Aren't we all?
Afraid of time.
On some level?
And I'm not sure exactly when I will be able to shower. I guess I'll have to start getting out of bed around 5. My grandmother was always up that early, she said that it was something she couldn't shake once her boys were grown and moved out. She said that if a woman wants time to herself, she has to take it while the rest of the world is asleep.
Jacob was down with the flu for a few days this week, but the rest of us are fine. Nicholas had a doctor's appointment on a day when the mercury was in the single digits and Jacob's temperature was in the triples even after Tylenol, and we didn't have the car, and we still made it all happen. The baby is spot on for his milestones and is 22" long and nearly 11 pounds. He is smiling all the time now and batting and kicking at things hanging in front of him. He's starting to nap more during the day, but is still up every two hours to eat at night.
The doctor says I can start to "sleep train" him by trying to get him to fill up before I go to bed and put him down before he's sleeping and see if he won't fuss himself back to sleep for one of the feedings at night, but I don't really agree with all that. The first part, sure. I can try that, the feeding him more before my bedime part. I don't think I'll let him fuss himself to sleep. I just can't do it. There is all sorts of brain research done in the past decade and more recently released that shows that letting a child cry or fuss himself to sleep is actually a pretty shitty thing to do, and if done regularly can result in cortisol flooding the brain and life-long "scarring" and restricted growth on the amygdala, cortex, and hippocampus. Basically,it "works" when the baby eventually gives up on the caregivers ever coming for him or her, and it can lead to self-worth issues, self-esteem levels, and all sorts of other crap that last a lifetime.* Plus it causes stress, anxiety, and feelings of guilt and helplessness in parents and caregivers. I don't need any of that. I know I'll screw these kids up in a myriad of different ways, so I probably won't follow the doctors cue on this one. I tried it with Jake but crumbled under the crying.

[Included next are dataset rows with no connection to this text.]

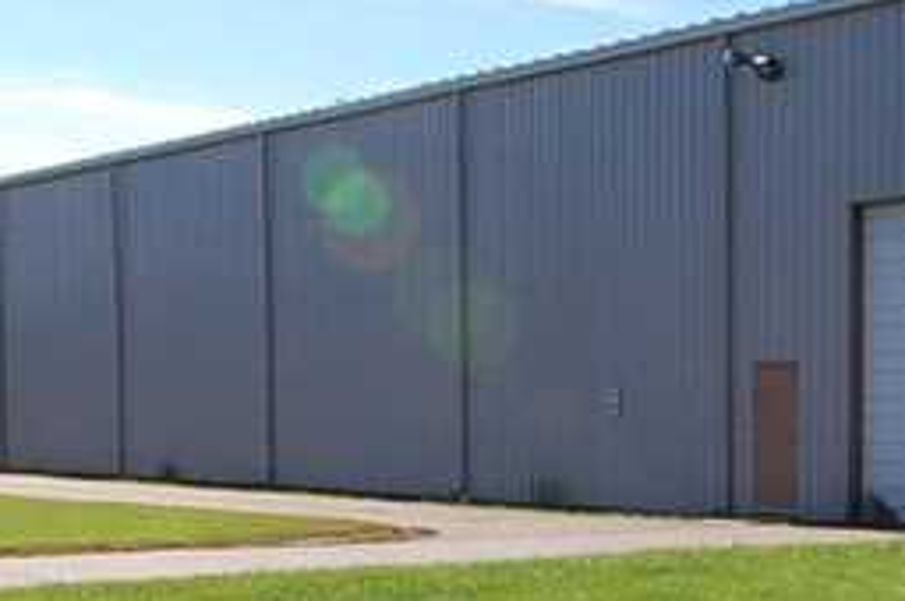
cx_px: 647
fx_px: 4519
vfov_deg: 7.6
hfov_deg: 11.4
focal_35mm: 180
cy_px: 587
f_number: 9
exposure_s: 1/320
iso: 200
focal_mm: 24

So I'll keep feeding him in the middle of the night and come when he cries and hold him while he falls asleep and sometimes while he is fast asleep and feed him when he's hungry. It's miserable but it's temporary.
All the miserable things are made easier with the second baby because you know it isn't forever.
Even though Jake doesn't sleep through the night at nearly seven years old.
But neither do Dave or I at nearly thirty-seven years old.
We as a species generally don't sleep through the night. It just seems that the older you get, the easier it is to get a drink or a snack or lull yourself back to sleep by counting or whatever it is that you do to get yourself back down.
I count breaths between buses. The bus goes by every 10-20 minutes at night, and I can usually put myself back under after three or so buses. Or I count cars that go by. They go down the street ever 5 or 6 minutes. I like living on a sort of busy street. I need noise to relax.
And less of this in my bed, but I won't kick him out just yet:
2 months old
*"But my mom let me cry myself to sleep and I'm okay."
No you're not. You are just as effed up as the rest of us. I'm trying to break that cycle.